7 Replies Latest reply on Oct 3, 2018 2:30 PM by Gerardo Varela

    Exporting datasource metadata via Postgres query

    Gary Wood

      A few years ago I cobbled together a process to export datasources from the Tableau postgres DB to a file share.  The resulting XML could then be parsed to help us build a data dictionary of our extensive set of Tableau resources.  Most of this was based on a Postgres query (I think by Phillip Chao) using lo_export() to dump the Workgroup.Repository_data.Content. 


      It worked just fine for a long time, but recently I was told that this process is missing almost 50% of our datasources in the export.  I have traced that problem to a join in the Postgres query:


      ... from datasources d join repository_data r  ON on COALESCE(d.repository_data_id, d.repository_extract_data_id) = r.id ...


      It seems that many of our datasources now do not have a Repository_data_id value or a repository_data_extract_id value.  Even older datasources that used to be included in this processing are now being overlooked.


      Is this a schema change under the hood?  I see this same symptom on our 10.2 server and our 10.5 server.  Any suggestions on how to work around this?  Ideally a corrected query ;-)




        • 1. Re: Exporting datasource metadata via Postgres query
          Carisa Chang

          Hi Gary,


          The underlying repository table structure can change with every release in order to meet the needs of new Tableau Server features or changes, I'd hesitate to update this query just to have it break again in the next version.

Dataset extract:
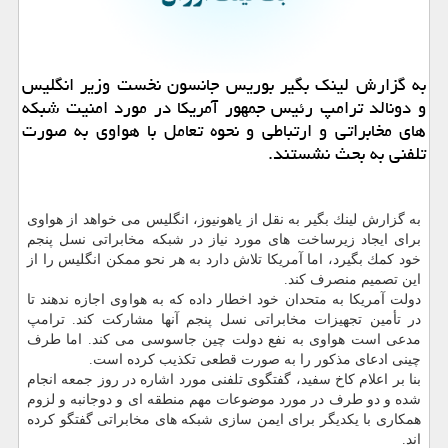
به گزارش لینك بگیر بوریس جانسون نخست وزیر انگلیس
و دونالد ترامپ رئیس جمهور آمریكا در مورد امنیت شبكه
های مخابراتی و ارتباطی و نحوه تعامل با هواوی به صورت
تلفنی به بحث نشستند.
به گزارش لینك بگیر به نقل از یاهونیوز، انگلیس می خواهد از هواوی
برای ایجاد زیرساخت های مورد نیاز در شبكه مخابراتی نسل پنجم
خود كمك بگیرد، اما آمریكا تلاش دارد به هر نحو ممكن انگلیس را از
این تصمیم منصرف كند.
دولت آمریكا به متحدان خود اخطار داده كه به هواوی اجازه ندهند تا
در تأمین تجهیزات مخابراتی نسل پنجم آنها مشاركت كند. ترامپ
مدعی است هواوی به نفع دولت چین جاسوسی می كند. اما طرف
چینی ادعای مذكور را به صورت قطعی تكذیب كرده است.
بنا بر اعلام كاخ سفید، گفتگوی تلفنی مورد اشاره در روز جمعه انجام
شده و دو طرف در مورد موضوعات مهم منطقه ای و دوجانبه و لزوم
همكاری با یكدیگر برای ایمن سازی شبكه های مخابراتی گفتگو كرده
اند.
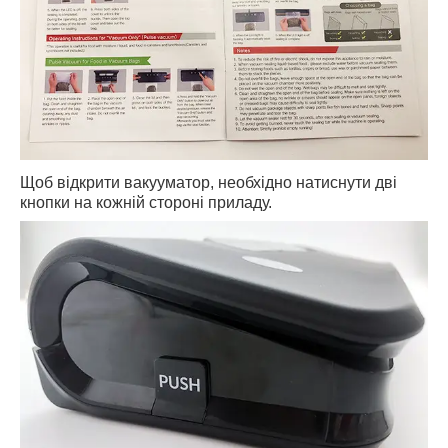
Щоб відкрити вакууматор, необхідно натиснути дві
кнопки на кожній стороні приладу.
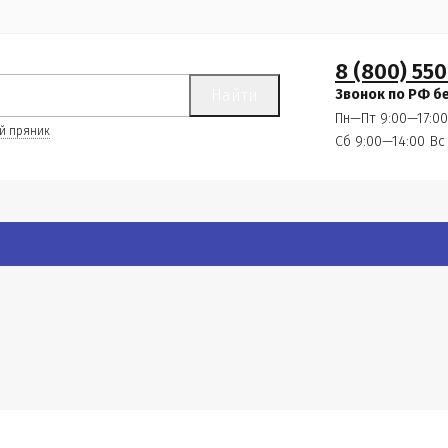
8 (800) 550
Найти
Звонок по РФ б
Пн—Пт 9:00—17:00
й пряник
Сб 9:00—14:00
Вс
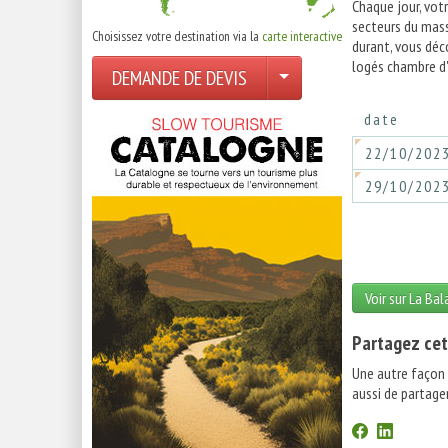
Chaque jour, vot
secteurs du mass
Choisissez votre destination via la
carte interactive
durant, vous déc
logés chambre d'
DEMANDE DE DEVIS
date
22/10/202
29/10/202
Voir sur La Ba
Partagez cet
Une autre façon
aussi de partager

What needs to be done:
From the forum thread on exporting datasource metadata, write out everything from "It worked just" down to "d.repository_extract_data_id) = r.id ...", word for word.

Answer for this exercise:
It worked just fine for a long time, but recently I was told that this process is missing almost 50% of our datasources in the export.  I have traced that problem to a join in the Postgres query:


      ... from datasources d join repository_data r  ON on COALESCE(d.repository_data_id, d.repository_extract_data_id) = r.id ...